High proportion of Unclassified TE
Closed this issue · 5 comments
Hi Prof Ou, thank you for your tools. Lately I have used EDTA2 to construct a custom TE lib used for repeatmasker, but I obtained a result of high proportion of unclassified TE results:
total length: 467763953 bp (467698076 bp excl N/X-runs)
GC level: 34.52 %
bases masked: 268621698 bp ( 57.43 %)
==================================================
number of length percentage
elements* occupied of sequence
--------------------------------------------------
Retroelements 1871 485234 bp 0.10 %
SINEs: 0 0 bp 0.00 %
Penelope 0 0 bp 0.00 %
LINEs: 285 109823 bp 0.02 %
CRE/SLACS 0 0 bp 0.00 %
L2/CR1/Rex 0 0 bp 0.00 %
R1/LOA/Jockey 0 0 bp 0.00 %
R2/R4/NeSL 0 0 bp 0.00 %
RTE/Bov-B 0 0 bp 0.00 %
L1/CIN4 285 109823 bp 0.02 %
LTR elements: 1586 375411 bp 0.08 %
BEL/Pao 0 0 bp 0.00 %
Ty1/Copia 1177 283215 bp 0.06 %
Gypsy/DIRS1 306 68694 bp 0.01 %
Retroviral 81 20171 bp 0.00 %
DNA transposons 2281 962695 bp 0.21 %
hobo-Activator 0 0 bp 0.00 %
Tc1-IS630-Pogo 0 0 bp 0.00 %
En-Spm 0 0 bp 0.00 %
MuDR-IS905 0 0 bp 0.00 %
PiggyBac 0 0 bp 0.00 %
Tourist/Harbinger 0 0 bp 0.00 %
Other (Mirage, 0 0 bp 0.00 %
P-element, Transib)
Rolling-circles 88 23473 bp 0.01 %
Unclassified: 439889 261152899 bp 55.84 %
Total interspersed repeats: 262600828 bp 56.15 %
Small RNA: 0 0 bp 0.00 %
Satellites: 0 0 bp 0.00 %
Simple repeats: 117716 4583328 bp 0.98 %
Low complexity: 28300 1414069 bp 0.30 %
And I checked the .out file generated by repeatmasker, I found that some known TE (such as COPIA) were classified into Unspecified, such as:
447 30.7 6.8 5.0 VadGH6_chr01_hap1 27396 27687 (24248828) C COPIA-46_VV-I Unspecified (1037) 4377 4173 44
31416 8.8 0.6 0.3 VadGH6_chr01_hap1 37227 41692 (24234823) C COPIA-79_VV-I Unspecified (0) 4168 4 58
I used EDTA2 for TE lib construction, TEsorter for unknown TE classification and repeatmasker (instead of EDTA2 with --step anno
) for TE masking, is there any way to improve my results? If EDTA2 with --step anno
would be working? And I would like to use LAI to check the quality of my assembly, can I do that with such results?
Best regards,
Xiukun
Thank you for your reply, is the format like with #
and /
to indicate the TE classification like:
>TE_00001056_INT#LTR/unknown
It seems TEsorter could help, thanks!
@yaoxkkkkk yes, that's the right formatting.

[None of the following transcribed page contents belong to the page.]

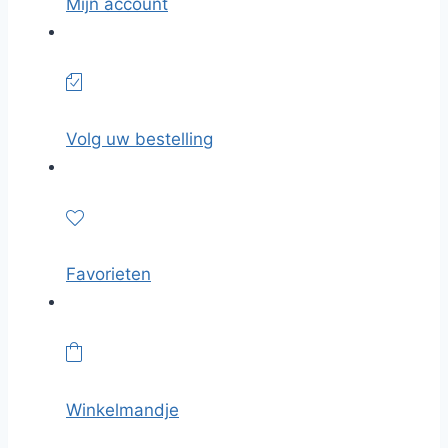
Mijn account
Volg uw bestelling
Favorieten
Winkelmandje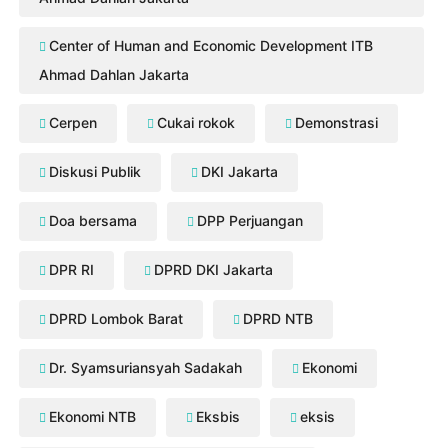
Center of Human and Economic Development ITB
Ahmad Dahlan Jakarta
Cerpen
Cukai rokok
Demonstrasi
Diskusi Publik
DKI Jakarta
Doa bersama
DPP Perjuangan
DPR RI
DPRD DKI Jakarta
DPRD Lombok Barat
DPRD NTB
Dr. Syamsuriansyah Sadakah
Ekonomi
Ekonomi NTB
Eksbis
eksis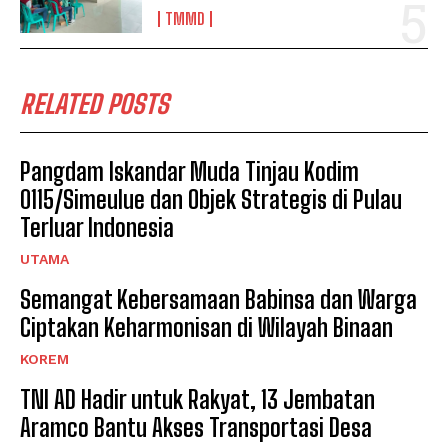
TMMD
RELATED POSTS
Pangdam Iskandar Muda Tinjau Kodim
0115/Simeulue dan Objek Strategis di Pulau
Terluar Indonesia
UTAMA
Semangat Kebersamaan Babinsa dan Warga
Ciptakan Keharmonisan di Wilayah Binaan
KOREM
TNI AD Hadir untuk Rakyat, 13 Jembatan
Aramco Bantu Akses Transportasi Desa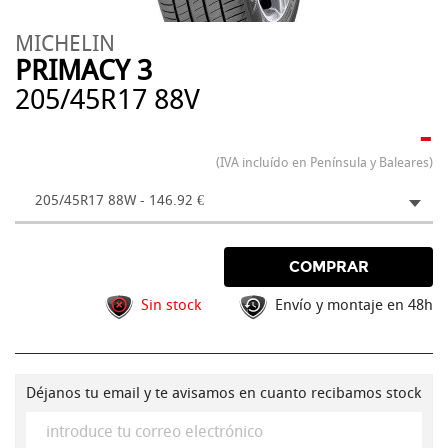
MICHELIN
PRIMACY 3
205/45R17 88V
-
(IVA incluído en Península y Baleares)
205/45R17 88W - 146.92 €
COMPRAR
Sin stock
Envío y montaje en 48h
Déjanos tu email y te avisamos en cuanto recibamos stock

Hi Prof Ou, thank you for your patient reply and that helps me a lot. Since the one of EDTA2 output files EDTA.TElib.novel.fa is the new discovered TE in input genome file, on the basis of the existing results, here is what I want to do:
- modified the naming format of curated library provided by
--curatedlib
- further classification on EDTA.TElib.novel.fa
- concatenate the both file generated by above two steps and input RepeatMasker for next step repeatmasking
Will it work? I would like give a try.
if you provide your curated lib with correct formatting to EDTA with --curatedlib
and invoke --anno 1
, you should get the whole-genome annotation by the end of your EDTA run. EDTA incorporates the classification and annotation functions in it.